Selected text:
According to the World Health Organization, more than one billion people worldwide have disabilities. The field of disability studies defines disability through a social lens; people are disabled to the extent that society creates accessibility barriers. AI technologies offer the possibility of removing many accessibility barriers; for example, computer vision might help people who are blind better sense the visual world, speech recognition and translation technologies might offer real-time captioning for people who are hard of hearing, and new robotic systems might augment the capabilities of people with limited mobility. Considering the needs of users with disabilities can help technologists identify high-impact challenges whose solutions can advance the state of AI for all users; however, ethical challenges such as inclusivity, bias, privacy, error, expectation setting, simulated data, and social acceptability must be considered.

What to work on:
**A)** In the passage on AI and disability, what does the text say technologists can gain by considering the needs of users with disabilities?
**B)** Please extend the passage on AI and disability with one more paragraph that picks up right after its final sentence.

Collection entries:

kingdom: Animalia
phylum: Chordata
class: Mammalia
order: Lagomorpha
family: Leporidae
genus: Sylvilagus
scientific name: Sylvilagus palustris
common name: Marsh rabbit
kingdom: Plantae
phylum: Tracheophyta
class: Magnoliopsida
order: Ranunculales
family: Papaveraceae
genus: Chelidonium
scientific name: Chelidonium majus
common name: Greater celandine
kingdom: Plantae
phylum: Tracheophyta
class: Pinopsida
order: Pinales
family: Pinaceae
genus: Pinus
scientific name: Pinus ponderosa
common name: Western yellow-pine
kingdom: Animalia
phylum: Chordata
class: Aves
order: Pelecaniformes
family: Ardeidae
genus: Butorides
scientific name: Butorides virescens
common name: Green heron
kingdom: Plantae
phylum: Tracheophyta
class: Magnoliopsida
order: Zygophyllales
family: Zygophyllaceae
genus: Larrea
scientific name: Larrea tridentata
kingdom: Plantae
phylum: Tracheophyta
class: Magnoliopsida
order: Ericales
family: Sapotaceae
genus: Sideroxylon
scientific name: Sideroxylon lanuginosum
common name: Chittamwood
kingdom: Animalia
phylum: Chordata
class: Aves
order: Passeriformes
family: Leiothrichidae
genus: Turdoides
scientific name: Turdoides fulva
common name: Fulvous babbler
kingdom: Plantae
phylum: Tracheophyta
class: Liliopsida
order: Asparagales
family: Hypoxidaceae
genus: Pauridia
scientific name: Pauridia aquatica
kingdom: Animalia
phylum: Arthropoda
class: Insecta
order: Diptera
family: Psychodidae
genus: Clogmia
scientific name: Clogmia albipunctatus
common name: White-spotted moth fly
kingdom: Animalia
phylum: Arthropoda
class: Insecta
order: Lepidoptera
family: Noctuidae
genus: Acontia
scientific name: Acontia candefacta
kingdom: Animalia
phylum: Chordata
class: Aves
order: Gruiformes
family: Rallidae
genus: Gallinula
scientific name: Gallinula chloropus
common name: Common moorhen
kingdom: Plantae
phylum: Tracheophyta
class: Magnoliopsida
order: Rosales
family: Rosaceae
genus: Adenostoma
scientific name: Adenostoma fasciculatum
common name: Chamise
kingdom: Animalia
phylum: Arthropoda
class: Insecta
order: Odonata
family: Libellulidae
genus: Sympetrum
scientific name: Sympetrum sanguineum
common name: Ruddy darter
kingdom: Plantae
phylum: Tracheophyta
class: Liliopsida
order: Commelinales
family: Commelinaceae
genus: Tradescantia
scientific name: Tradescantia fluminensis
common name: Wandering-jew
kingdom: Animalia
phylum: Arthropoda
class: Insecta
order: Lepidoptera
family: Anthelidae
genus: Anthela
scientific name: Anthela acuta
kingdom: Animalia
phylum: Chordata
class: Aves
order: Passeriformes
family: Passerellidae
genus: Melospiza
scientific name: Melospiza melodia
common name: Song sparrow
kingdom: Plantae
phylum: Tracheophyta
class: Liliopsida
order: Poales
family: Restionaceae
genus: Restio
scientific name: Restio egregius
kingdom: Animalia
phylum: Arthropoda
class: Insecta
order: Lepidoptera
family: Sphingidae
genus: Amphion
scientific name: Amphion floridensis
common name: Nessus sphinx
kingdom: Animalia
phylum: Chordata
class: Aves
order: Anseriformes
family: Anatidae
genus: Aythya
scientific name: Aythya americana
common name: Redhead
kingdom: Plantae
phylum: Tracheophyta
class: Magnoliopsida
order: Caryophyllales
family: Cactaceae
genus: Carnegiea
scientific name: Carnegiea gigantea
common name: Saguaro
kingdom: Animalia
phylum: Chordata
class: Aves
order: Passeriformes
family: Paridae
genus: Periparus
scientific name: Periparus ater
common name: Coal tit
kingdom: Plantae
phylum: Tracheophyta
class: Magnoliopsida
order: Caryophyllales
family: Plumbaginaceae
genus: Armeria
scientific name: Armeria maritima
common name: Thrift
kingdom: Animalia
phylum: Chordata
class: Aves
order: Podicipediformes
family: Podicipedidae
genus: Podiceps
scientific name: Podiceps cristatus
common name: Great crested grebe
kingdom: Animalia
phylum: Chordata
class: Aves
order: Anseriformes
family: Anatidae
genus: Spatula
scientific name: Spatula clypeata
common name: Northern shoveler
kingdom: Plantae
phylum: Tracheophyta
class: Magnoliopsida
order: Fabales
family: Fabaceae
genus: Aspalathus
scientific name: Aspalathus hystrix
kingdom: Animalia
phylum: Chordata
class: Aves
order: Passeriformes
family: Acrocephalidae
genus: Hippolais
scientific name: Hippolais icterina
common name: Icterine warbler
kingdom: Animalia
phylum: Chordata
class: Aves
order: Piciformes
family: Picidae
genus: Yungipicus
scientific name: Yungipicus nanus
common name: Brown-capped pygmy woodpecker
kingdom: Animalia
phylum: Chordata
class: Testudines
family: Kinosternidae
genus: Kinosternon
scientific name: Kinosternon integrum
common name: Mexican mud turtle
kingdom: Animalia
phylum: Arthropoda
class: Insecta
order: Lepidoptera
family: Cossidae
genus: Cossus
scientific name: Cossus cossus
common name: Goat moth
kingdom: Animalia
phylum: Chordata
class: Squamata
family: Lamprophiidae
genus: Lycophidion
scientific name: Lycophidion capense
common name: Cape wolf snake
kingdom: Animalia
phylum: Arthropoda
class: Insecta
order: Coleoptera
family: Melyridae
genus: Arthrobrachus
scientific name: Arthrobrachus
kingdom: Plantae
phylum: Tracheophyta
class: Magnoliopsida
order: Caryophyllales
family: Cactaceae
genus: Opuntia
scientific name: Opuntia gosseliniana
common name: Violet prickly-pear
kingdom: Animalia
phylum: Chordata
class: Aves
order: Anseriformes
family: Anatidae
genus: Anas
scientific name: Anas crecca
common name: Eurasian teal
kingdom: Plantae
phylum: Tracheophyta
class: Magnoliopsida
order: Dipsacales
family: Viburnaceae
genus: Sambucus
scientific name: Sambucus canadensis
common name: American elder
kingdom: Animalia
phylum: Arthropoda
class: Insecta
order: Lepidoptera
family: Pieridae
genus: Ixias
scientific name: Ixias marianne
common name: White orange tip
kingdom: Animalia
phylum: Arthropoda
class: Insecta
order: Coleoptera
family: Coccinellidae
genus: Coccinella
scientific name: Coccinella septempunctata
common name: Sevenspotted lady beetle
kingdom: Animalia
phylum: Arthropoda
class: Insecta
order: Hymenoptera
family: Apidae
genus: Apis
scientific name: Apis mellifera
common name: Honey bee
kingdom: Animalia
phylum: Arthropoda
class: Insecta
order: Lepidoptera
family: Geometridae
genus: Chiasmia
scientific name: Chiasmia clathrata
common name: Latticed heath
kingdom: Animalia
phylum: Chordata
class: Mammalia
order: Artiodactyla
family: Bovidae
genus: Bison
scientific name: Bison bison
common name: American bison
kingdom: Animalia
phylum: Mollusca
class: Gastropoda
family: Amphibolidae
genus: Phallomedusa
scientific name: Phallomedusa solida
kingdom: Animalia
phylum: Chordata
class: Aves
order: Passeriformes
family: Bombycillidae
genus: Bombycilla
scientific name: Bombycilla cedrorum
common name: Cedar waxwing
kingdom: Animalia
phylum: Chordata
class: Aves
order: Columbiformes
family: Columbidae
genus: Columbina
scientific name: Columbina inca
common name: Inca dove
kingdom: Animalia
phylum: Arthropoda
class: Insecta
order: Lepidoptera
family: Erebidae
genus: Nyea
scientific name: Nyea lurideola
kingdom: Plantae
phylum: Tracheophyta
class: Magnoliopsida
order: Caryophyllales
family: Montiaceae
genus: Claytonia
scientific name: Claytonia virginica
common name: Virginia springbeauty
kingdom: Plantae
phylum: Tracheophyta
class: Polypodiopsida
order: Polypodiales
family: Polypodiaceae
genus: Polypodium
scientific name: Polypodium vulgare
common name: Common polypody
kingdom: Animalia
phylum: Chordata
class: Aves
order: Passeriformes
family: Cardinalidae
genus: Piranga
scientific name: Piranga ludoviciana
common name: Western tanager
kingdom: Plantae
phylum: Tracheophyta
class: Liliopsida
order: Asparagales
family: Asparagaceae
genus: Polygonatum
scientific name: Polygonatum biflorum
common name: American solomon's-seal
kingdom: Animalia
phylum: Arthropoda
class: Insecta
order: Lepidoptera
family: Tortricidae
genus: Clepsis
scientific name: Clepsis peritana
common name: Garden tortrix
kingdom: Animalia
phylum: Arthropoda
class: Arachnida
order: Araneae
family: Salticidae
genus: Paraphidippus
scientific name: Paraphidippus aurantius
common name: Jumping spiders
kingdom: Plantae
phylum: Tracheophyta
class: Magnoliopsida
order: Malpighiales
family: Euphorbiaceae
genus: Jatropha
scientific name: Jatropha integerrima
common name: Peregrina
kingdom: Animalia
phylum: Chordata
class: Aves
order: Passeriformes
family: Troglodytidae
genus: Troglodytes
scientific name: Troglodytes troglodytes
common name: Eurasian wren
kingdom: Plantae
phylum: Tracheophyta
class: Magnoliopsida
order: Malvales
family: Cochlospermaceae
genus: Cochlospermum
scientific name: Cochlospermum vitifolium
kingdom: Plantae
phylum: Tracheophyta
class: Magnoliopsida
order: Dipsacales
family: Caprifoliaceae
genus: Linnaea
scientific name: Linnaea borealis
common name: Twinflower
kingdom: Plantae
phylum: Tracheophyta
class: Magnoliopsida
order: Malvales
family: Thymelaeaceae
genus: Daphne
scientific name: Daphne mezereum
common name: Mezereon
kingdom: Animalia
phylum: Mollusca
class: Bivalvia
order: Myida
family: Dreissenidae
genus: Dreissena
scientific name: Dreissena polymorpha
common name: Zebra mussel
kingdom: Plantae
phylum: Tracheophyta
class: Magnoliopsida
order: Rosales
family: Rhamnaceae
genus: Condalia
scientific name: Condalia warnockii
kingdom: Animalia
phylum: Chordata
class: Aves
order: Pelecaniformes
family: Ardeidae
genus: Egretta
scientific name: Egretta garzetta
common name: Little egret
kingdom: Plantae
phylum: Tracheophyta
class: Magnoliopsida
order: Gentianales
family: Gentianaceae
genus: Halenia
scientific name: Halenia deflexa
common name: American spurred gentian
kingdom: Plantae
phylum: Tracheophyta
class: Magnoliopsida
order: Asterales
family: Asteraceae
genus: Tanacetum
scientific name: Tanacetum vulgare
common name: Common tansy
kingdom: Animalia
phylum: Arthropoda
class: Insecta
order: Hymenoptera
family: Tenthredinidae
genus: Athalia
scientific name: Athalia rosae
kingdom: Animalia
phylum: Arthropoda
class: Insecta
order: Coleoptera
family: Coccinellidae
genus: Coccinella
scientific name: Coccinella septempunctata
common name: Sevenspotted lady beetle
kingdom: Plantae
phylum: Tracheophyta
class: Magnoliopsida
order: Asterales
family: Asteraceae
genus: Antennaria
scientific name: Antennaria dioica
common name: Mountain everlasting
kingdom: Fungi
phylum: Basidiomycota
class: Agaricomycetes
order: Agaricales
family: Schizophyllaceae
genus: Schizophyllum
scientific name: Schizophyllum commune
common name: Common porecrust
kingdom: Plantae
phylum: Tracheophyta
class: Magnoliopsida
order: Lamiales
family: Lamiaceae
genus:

Response list:
**A)** Considering those needs can help technologists identify high-impact challenges. Solving those challenges can advance the state of AI for all users.

**B)**
Inclusivity

The inclusivity of AI systems refers to whether they are effective for diverse user populations. Issues regarding a lack of gender and racial diversity in training data are increasingly discussed; however, inclusivity issues with respect to disability are not yet a topic of discourse, though such issues are pervasive.^4,16 For example, speech recognition systems, which have become popularized by virtual assistants, do not work well for people with speech disabilities such as dysarthria, deaf accent, and other conditions since training data does not typically include samples from such populations.⁶ Advances in computer vision have led several groups to propose using such algorithms to identify objects for people who are blind, but today's vision-to-language algorithms have been trained on datasets comprised of images taken by sighted users, limiting their efficacy when applied to images captured by blind users, which tend to have far lower quality.² These inclusivity issues threaten to lock people with disabilities out of interacting with the next generation of computing technologies. Proposed methodologies for increasing awareness of the provenance and limitations of datasets³ are a starting point to increasing dataset transparency. Efforts to directly source data from under-represented user groups, such as the VizWiz dataset,⁵ which contains thousands of images and related questions captured by people who are blind, are a step in the right direction.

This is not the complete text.